▸ **PASSAGE**:
+++

Leaves are borne predominantly toward the base of the plant and are usually present at flowering. Larger leaves below have ovate-elliptic blades to 5½ inches long and 3 inches wide on winged petioles to 5¼ inches long. Leaf margins are sharply toothed. Leaf pubescence is somewhat variable, but upper leaf surface tends to be glabrous while lower surface has short, erect hairs, especially along veins.

Photo 2: This early April photo shows leaves with ovate-elliptic blades and long petioles. Petioles are winged to their base by narrow bands of decurrent blade tissue.
Photo 3: Upper (above) and lower surfaces of larger leaves have irregular pinnate venation.

Median and upper stem leaves gradually become smaller and lanceolate, marginal serrations become less prominent, and petiole length decreases. Leaves near the branch tips are less than ¼ inch long and ⅛ inch wide, sessile, and with entire margins. 

The inflorescence, in September and October, occurs mostly as a panicle with long recurved branches and heads oriented upward. The inflorescence is usually broad and open, less often elongate and narrow. Flowering sequence along the branches is from tip to base.

Photo 4: Flowerheads are secund, i.e., oriented upwards. Racemes and individual flowerheads are subtended by a leafy bract. Note strigose pubescence and small elliptic leaves with entire margins. Photo – early September.

Flowerheads, about ⅜ inch long, are set in elongate, cup-like involucres comprising 3-4 series of spirally arranged, overlapping bracts or “phyllaries”. Inner phyllaries are longer than the outer and transition to bracts along the pedicels. Involucres are nearly glabrous; pedicels and rachises are covered with short strigose pubescence.

Photo 5: The main raceme (left to right across photo) bears short, secondary racemes composed of two flowerheads each, along with a single flowerhead at far right. Phyllaries of the involucres transition to bracts along the pedicels. Photo – early September.

+++

▸ **INPUT DATA**:
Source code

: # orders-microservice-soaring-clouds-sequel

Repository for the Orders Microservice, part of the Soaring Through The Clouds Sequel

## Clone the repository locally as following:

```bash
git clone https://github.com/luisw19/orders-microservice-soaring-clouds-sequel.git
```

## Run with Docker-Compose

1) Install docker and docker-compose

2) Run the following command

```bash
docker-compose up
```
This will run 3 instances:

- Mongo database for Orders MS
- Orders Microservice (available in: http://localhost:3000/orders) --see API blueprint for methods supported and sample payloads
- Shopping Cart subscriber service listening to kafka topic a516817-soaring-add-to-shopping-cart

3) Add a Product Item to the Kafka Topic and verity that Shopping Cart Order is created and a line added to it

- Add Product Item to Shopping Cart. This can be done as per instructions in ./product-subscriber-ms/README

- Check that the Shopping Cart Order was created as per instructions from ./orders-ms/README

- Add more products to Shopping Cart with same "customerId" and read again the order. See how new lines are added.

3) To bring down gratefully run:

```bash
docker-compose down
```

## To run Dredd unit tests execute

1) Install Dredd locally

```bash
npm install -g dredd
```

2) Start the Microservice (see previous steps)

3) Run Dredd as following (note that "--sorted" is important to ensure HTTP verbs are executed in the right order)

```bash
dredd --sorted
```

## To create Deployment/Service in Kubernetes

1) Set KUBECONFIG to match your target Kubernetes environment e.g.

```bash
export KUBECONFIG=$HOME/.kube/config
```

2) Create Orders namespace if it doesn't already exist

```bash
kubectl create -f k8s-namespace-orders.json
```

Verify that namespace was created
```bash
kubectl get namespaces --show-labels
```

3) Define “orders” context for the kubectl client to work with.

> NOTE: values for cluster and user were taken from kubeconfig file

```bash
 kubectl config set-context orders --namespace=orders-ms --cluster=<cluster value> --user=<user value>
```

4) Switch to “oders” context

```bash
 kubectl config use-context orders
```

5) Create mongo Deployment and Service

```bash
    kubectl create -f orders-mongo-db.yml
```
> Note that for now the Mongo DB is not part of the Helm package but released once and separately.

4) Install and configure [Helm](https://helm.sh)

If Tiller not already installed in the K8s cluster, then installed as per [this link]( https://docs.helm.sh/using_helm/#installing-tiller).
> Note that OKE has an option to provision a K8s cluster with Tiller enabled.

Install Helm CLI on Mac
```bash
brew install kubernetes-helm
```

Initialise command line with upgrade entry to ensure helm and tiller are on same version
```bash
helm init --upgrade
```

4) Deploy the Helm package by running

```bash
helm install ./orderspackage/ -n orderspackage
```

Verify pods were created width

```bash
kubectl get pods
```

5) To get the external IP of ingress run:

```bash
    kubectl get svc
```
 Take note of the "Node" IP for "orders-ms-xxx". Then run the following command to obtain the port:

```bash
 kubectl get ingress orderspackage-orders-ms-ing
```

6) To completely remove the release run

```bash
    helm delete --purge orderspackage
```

+++

▸ **DIRECTIONS FOR THIS TASK**:
Reproduce the full description of the plant's leaves and flowerheads, word for word.

▸ **RESPONSE TO THE TASK**:
Leaves are borne predominantly toward the base of the plant and are usually present at flowering. Larger leaves below have ovate-elliptic blades to 5½ inches long and 3 inches wide on winged petioles to 5¼ inches long. Leaf margins are sharply toothed. Leaf pubescence is somewhat variable, but upper leaf surface tends to be glabrous while lower surface has short, erect hairs, especially along veins.

Photo 2: This early April photo shows leaves with ovate-elliptic blades and long petioles. Petioles are winged to their base by narrow bands of decurrent blade tissue.
Photo 3: Upper (above) and lower surfaces of larger leaves have irregular pinnate venation.

Median and upper stem leaves gradually become smaller and lanceolate, marginal serrations become less prominent, and petiole length decreases. Leaves near the branch tips are less than ¼ inch long and ⅛ inch wide, sessile, and with entire margins. 

The inflorescence, in September and October, occurs mostly as a panicle with long recurved branches and heads oriented upward. The inflorescence is usually broad and open, less often elongate and narrow. Flowering sequence along the branches is from tip to base.

Photo 4: Flowerheads are secund, i.e., oriented upwards. Racemes and individual flowerheads are subtended by a leafy bract. Note strigose pubescence and small elliptic leaves with entire margins. Photo – early September.

Flowerheads, about ⅜ inch long, are set in elongate, cup-like involucres comprising 3-4 series of spirally arranged, overlapping bracts or “phyllaries”. Inner phyllaries are longer than the outer and transition to bracts along the pedicels. Involucres are nearly glabrous; pedicels and rachises are covered with short strigose pubescence.

Photo 5: The main raceme (left to right across photo) bears short, secondary racemes composed of two flowerheads each, along with a single flowerhead at far right. Phyllaries of the involucres transition to bracts along the pedicels. Photo – early September.